DESCRIPTION OF THE TASK:
Go through the following data and transcribe exactly the stretch of lines from the one holding "Ured / Adresa za pošiljke" to the one holding "Božidarevićeva 13, 4. kat, 10000 Zagreb", both included.

DATA TO EXAMINE:
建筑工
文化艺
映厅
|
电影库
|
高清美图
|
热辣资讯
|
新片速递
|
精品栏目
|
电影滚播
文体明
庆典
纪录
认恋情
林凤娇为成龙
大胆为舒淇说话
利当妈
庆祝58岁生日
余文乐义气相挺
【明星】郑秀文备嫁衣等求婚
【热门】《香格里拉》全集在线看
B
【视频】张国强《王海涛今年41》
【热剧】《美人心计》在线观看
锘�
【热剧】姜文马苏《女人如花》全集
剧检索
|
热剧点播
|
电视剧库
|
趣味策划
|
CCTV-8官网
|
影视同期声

==

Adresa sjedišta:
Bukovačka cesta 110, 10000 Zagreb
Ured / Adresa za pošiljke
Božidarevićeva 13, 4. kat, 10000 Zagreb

EXERCISE RESPONSE:
Ured / Adresa za pošiljke
Božidarevićeva 13, 4. kat, 10000 Zagreb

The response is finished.